Image of the Week: Alice’s Appetites

This week’s image is taken from The Nursery “Alice,” – an adapted  version (for younger readers) of Lewis Carroll’s  Alice’s Adventures in Wonderland (1865). The work contains a number of rich colour images by the British illustrator and cartoonist Sir John Tenniel. This famous illustration captures the moments after Alice’s journey down the rabbit hole. Anxious to find her way through a tiny door-way leading into a beautiful garden of blooming flowers, Alice takes a chance and decides to follow the instructions on a mysterious bottle…

carroll lewis nursery 066110 The Nursery Alice 1890 british library
The Nursery “Alice,” containing twenty coloured enlargements from Tenniel’s illustrations to “Alice’s Adventures in Wonderland” – British Library Image collection 

Alice opened the door and found that it led into a small passage, not much larger than a rat-hole: she knelt down and looked along the passage into the loveliest garden you ever saw. How she longed to get out of that dark hall, and wander about among those beds of bright flowers and those cool fountains, but she could not even get her head though the doorway; `and even if my head would go through,’ thought poor Alice, `it would be of very little use without my shoulders. Oh, how I wish I could shut up like a telescope!
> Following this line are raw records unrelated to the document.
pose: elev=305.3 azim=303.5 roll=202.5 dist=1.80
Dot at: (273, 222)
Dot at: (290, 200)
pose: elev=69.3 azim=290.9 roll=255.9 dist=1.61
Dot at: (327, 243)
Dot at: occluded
I think I could, if I only know how to begin.’ For, you see, so many out-of the-way things had happened lately, that Alice had begun to think that very few things indeed were really impossible.

There seemed to be no use in waiting by the little door, so she went back to the table, half hoping she might find another key on it, or at any rate a book of rules for shutting people up like telescopes: this time she found a little bottle on it, (`which certainly was not here before,’ said Alice,) and round the neck of the bottle was a paper label, with the words `DRINK ME’ beautifully printed on it in large letters.
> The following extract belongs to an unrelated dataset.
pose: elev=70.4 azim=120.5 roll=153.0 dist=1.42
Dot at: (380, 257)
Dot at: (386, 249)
It was all very well to say `Drink me,’ but the wise little Alice was not going to do THAT in a hurry. `No, I’ll look first,’ she said, `and see whether it’s marked “poison” or not’; for she had read several nice little histories about children who had got burnt, and eaten up by wild beasts and other unpleasant things, all because they WOULD not remember the simple rules their friends had taught them: such as, that a red-hot poker will burn you if you hold it too long; and that if you cut your finger VERY deeply with a knife, it usually bleeds; and she had never forgotten that, if you drink much from a bottle marked `poison,’ it is almost certain to disagree with you, sooner or later.

However, this bottle was NOT marked `poison,’ so Alice ventured to taste it, and finding it very nice, (it had, in fact, a sort of mixed flavour of cherry-tart, custard, pine-apple, roast turkey, toffee, and hot buttered toast,) she very soon finished it off.

Alice Drinks to grow taller 012342
“Alice drinks to grow taller” – Image by Charles Dodgson pseud. Lewis Caroll (1862-64) from British Library image collection.